Although the evidence is telling, few districts have followed this lead. Conversely, 85 percent of America’s public high schools start before 8:15 a.m. Thirty-five percent start at or before 7:30 a.m. In New York City, each school principal sets his own school schedule, and a randomized sample of 50 of the city’s 500 public high schools revealed that 30 percent begin by or before 7:30. At Midwood, class starts at seven on the dot; Van Buren lets you slide in at 7:05.
Obstacles to later start times are numerous. Having high schools start earlier often allows buses to first deliver the older students, then do a second run with the younger children. This could mean doubling the size of the bus fleet. Teachers prefer driving to school before other commuters clog the roads. Coaches worry their student athletes will miss games because they’re still in class at kickoff time.

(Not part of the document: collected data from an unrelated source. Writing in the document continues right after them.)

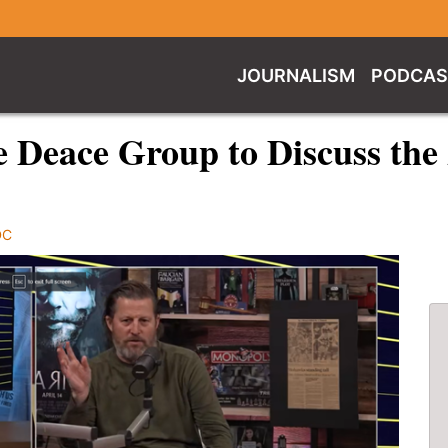
JOURNALISM
PODCAS
e Deace Group to Discuss the
DC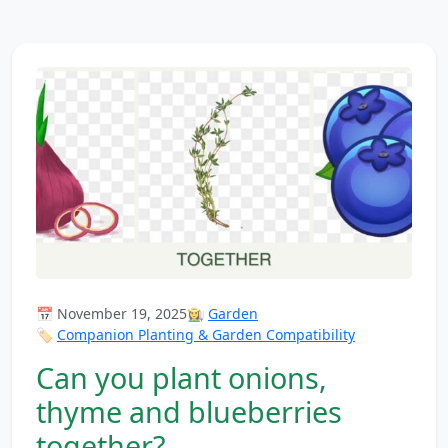
📅 November 19, 2025
👩‍🌾
Garden
🏷️
Companion Planting & Garden Compatibility
Can you plant onions,
thyme and blueberries
together?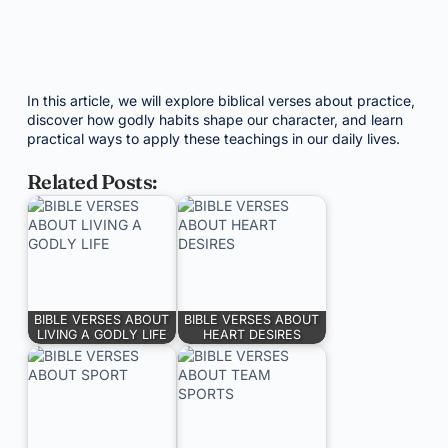
In this article, we will explore biblical verses about practice,
discover how godly habits shape our character, and learn
practical ways to apply these teachings in our daily lives.
Related Posts:
BIBLE VERSES ABOUT
BIBLE VERSES ABOUT
LIVING A GODLY LIFE
HEART DESIRES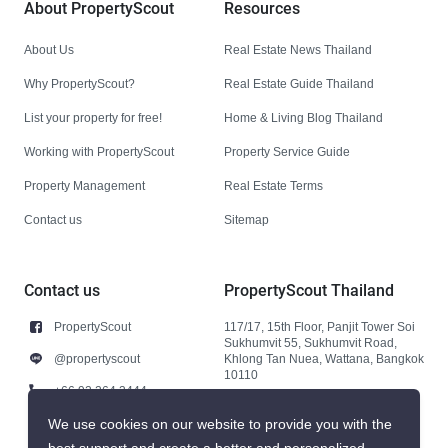
About PropertyScout
Resources
About Us
Real Estate News Thailand
Why PropertyScout?
Real Estate Guide Thailand
List your property for free!
Home & Living Blog Thailand
Working with PropertyScout
Property Service Guide
Property Management
Real Estate Terms
Contact us
Sitemap
Contact us
PropertyScout Thailand
PropertyScout
117/17, 15th Floor, Panjit Tower Soi
Sukhumvit 55, Sukhumvit Road,
@propertyscout
Khlong Tan Nuea, Wattana, Bangkok
10110
+66 92 264 3444
+66 92 264 3444
We use cookies on our website to provide you with the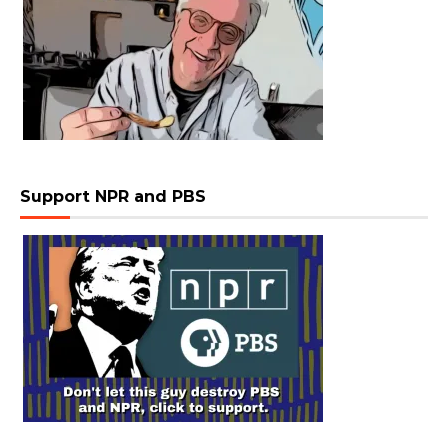
Support NPR and PBS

Dr. Mark Mahowald, a University of Minnesota professor who runs a sleep clinic, has been at the center of many school start-time debates, and he dismisses those claims. “Of all the arguments I’ve heard over school start-times, not one person has argued that children learn more at 7:15 a.m. than at 8:30.”
Parents and educators might remain skeptical about the importance of the lost hour, but the sleep-research community considers the evidence irrefutable. Their convictions hardened as scientists began to understand sleep’s vital role in synthesizing and storing memories.

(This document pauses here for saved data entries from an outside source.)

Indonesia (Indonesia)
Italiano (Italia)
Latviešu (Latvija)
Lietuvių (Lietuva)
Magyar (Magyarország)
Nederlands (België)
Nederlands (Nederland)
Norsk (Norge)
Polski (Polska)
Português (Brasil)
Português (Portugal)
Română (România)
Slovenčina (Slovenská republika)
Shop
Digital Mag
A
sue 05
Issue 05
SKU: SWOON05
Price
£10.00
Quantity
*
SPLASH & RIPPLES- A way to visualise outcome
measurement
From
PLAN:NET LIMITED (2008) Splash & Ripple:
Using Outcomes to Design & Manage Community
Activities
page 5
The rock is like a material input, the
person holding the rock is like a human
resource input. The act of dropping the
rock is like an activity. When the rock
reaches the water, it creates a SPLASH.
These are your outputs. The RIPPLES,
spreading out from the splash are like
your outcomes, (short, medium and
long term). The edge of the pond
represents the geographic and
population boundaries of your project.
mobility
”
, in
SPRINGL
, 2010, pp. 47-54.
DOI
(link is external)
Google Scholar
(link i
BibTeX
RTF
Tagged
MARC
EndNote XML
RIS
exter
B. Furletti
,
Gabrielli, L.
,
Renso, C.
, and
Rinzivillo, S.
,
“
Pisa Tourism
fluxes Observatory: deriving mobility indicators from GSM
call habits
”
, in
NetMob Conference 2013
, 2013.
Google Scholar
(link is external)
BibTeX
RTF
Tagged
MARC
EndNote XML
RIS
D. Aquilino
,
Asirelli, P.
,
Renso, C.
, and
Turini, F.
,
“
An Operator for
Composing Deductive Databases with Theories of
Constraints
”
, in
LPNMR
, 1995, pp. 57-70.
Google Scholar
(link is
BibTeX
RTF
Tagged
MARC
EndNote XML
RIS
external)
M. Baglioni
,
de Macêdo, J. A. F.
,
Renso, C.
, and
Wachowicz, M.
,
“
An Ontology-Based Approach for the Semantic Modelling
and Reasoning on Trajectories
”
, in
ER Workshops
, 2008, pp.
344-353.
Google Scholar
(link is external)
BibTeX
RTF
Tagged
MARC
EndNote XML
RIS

Dr. Matthew Walker of UC Berkeley explains that during sleep, the brain shifts what it learned that day to more efficient storage regions of the brain. Each stage of sleep plays a unique role in capturing memories. For example, studying a foreign language requires learning vocabulary, auditory memory of new sounds, and motor skills to correctly enunciate new words. The vocabulary is synthesized by the hippocampus early in the night during “slow-wave sleep,” a deep slumber without dreams. The motor skills of enunciation are processed during Stage 2 non-rem sleep, and the auditory memories are encoded across all stages. Memories that are emotionally laden get processed during R.E.M. sleep. The more you learned during the day, the more you need to sleep that night.

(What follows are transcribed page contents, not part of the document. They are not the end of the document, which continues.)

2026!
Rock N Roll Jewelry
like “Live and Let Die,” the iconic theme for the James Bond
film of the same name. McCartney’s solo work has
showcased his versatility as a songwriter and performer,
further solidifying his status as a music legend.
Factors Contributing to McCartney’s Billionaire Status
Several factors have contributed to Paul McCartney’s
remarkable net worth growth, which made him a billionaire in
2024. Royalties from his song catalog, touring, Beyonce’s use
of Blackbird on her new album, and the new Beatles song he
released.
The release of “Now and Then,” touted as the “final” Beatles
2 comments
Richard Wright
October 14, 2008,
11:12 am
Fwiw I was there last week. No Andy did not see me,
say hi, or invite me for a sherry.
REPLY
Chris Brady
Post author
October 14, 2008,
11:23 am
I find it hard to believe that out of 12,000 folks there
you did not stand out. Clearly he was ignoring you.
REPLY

To consolidate these memories, certain genes appear to up-regulate during sleep; they literally turn on, or get activated. One of these genes is essential for synaptic plasticity, the strengthening of neural connections. The brain does synthesize some memories during the day, but they’re enhanced and concretized during the night: New inferences and associations are drawn, leading to insights the next day.
Perhaps most fascinating, the emotional context of a memory affects where it gets processed. Negative stimuli get processed by the amygdala; positive or neutral memories get processed by the hippocampus. Sleep deprivation hits the hippocampus harder than the amygdala. The result is that sleep-deprived people fail to recall pleasant memories yet recall gloomy memories just fine.
In one experiment by Walker, sleep-deprived college students tried to memorize a list of words. They could remember 81 percent of the words with a negative connotation, like cancer. But they could remember only 41 percent of the words with a positive or neutral connotation, like sunshine or basket.
“We have an incendiary situation today,” Walker remarks, “where the intensity of learning that kids are going through is so much greater, yet the amount of sleep they get to process that learning is so much less. If these linear trends continue, the rubber band will soon snap.”